ARTICLE 15 – MODIFICATIONS TO THE GENERAL CONDITIONS OF SALE
The Service Provider reserves the right to adapt or modify these general terms and conditions of sale at any time. In the
event of modification, it will be applied to each order.
the general terms and conditions of sale in force on the day of the order, which will be communicated in advance to the
customer by email at the convenience of the Service Provider, provided that the Customer has made a request in
accordance with article 1 hereof.
In the absence of communication despite the Customer’s request, the new general conditions of sale cannot apply to the
current order and to all those which follow until the communication of the modified general conditions of sale.
ARTICLE 16 – ATTRIBUTION OF JURISDICTION
All disputes to which this contract and the agreements arising from it may give rise, concerning their validity, interpretation, execution, resolution, consequences and follow-up will be submitted to the competent courts of the City of Nice.
ARTICLE 17 – LANGUAGE OF THE CONTRACT – APPLICABLE LAW
These General Conditions and the operations resulting from them are governed by French law.
They are written in French. In the event that they are translated into one or more languages, only the French text shall be authentic in the event of a dispute.

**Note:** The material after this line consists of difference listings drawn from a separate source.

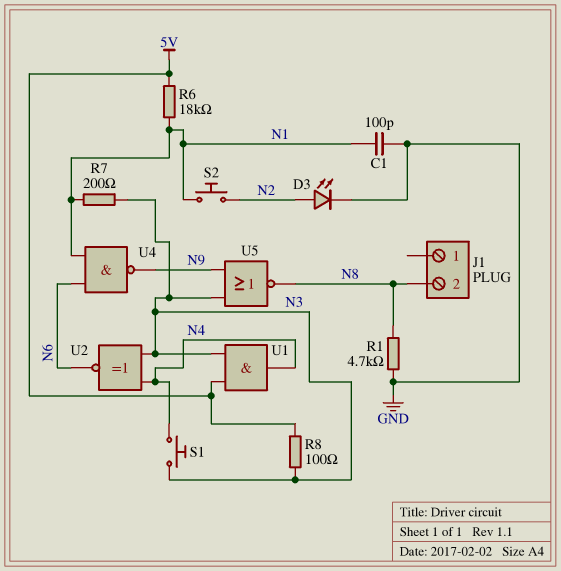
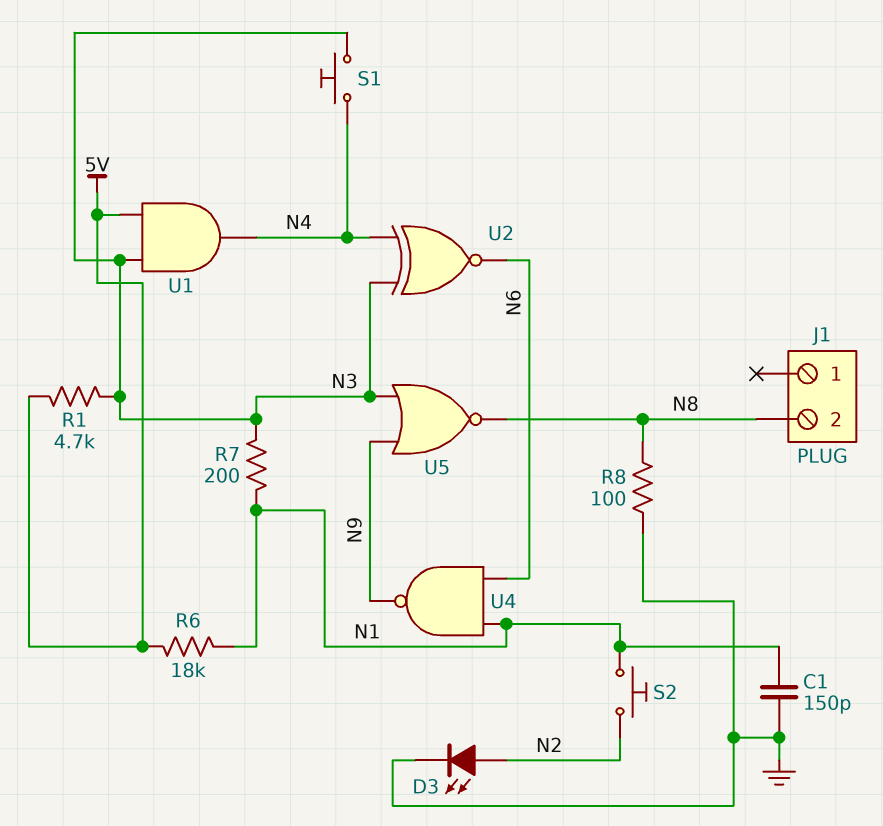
C1: 100pF (GND, N1) -> 150pF (GND, N1)
R1: 4.7k (GND, N8) -> 4.7k (5V, N3)
R8: 100 (5V, N3) -> 100 (GND, N8)

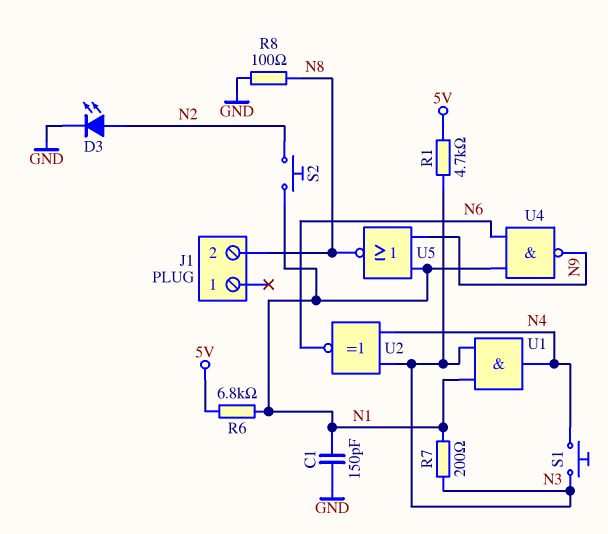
R6: 18k (5V, N1) -> 6.8k (5V, N1)
U1: AND (in 5V, in N3, out N4) -> AND (in N1, in N3, out N4)
U5: NOR (in N3, in N9, out N8) -> NOR (in N1, in N9, out N8)

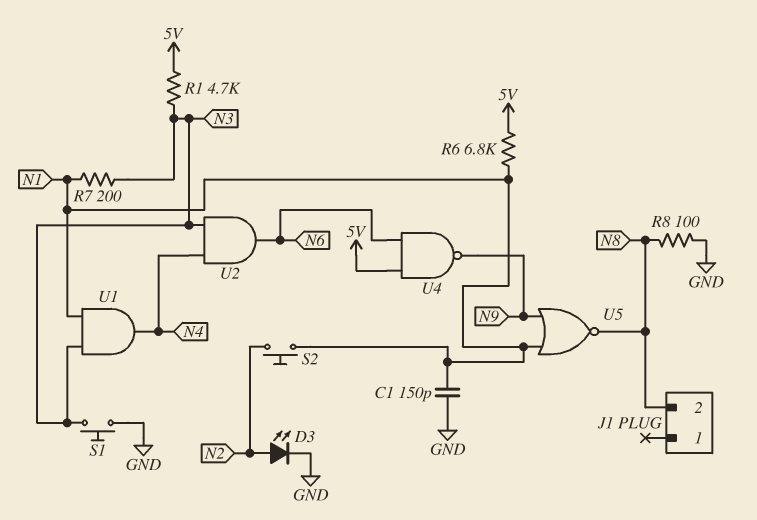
S1: button (N3, N4) -> button (GND, N3)
U2: XNOR (in N3, in N4, out N6) -> AND (in N3, in N4, out N6)
U4: NAND (in N1, in N6, out N9) -> NAND (in 5V, in N6, out N9)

ARTICLE 18 – CUSTOMER ACCEPTANCE
These General Terms and Conditions of Sale are expressly approved and accepted by the Customer, who declares and acknowledges having full knowledge of them, and therefore waives the right to rely on any contradictory document and, in particular, its own general terms and conditions of purchase, which will be unenforceable against the Service Provider, even if it has been made aware of them, with the exception of specific contracts concluded directly between the Customer and the Service Provider, where applicable.
ARTICLE 19 – COOKIES
We use cookies on our website to improve your browsing experience and facilitate the use of certain features. Cookies are small text files stored on your device when you visit our site.
19.1 Purposes of cookies
The cookies we use are only intended to optimize your experience on our site. They allow us to:
- Improve navigation: Cookies help us make your navigation smoother by remembering your preferences and settings (e.g. language, choice of region, etc.).
- Analyze site usage: Thanks to cookies, we can anonymously track site usage, collect statistical data to improve the content and functionality of the site.
- Optimize performance: Cookies help us detect technical errors and improve the speed and reliability of our site.
19.2 Respect for privacy
We would like to assure you that we do not resell your personal data collected via cookies to third parties. All data collected is treated in a strictly confidential manner and used only to improve your browsing experience. We do not collect sensitive data, such as banking information or personal identifiers, without your explicit consent.
19.3 Cookie Management
You have the option to manage cookies via your browser settings. You can configure your browser to:
- Accept all cookies,
- Be informed each time a cookie is sent,
- Systematically refuse cookies.
Please note that refusing certain cookies could limit access to certain features of our site or alter the user experience.
19.4 Consent to the use of cookies
By browsing our site and using our services, you consent to the use of cookies in accordance with the terms of this section. You can withdraw your consent at any time by changing your browser settings or by disabling cookies via our management tools.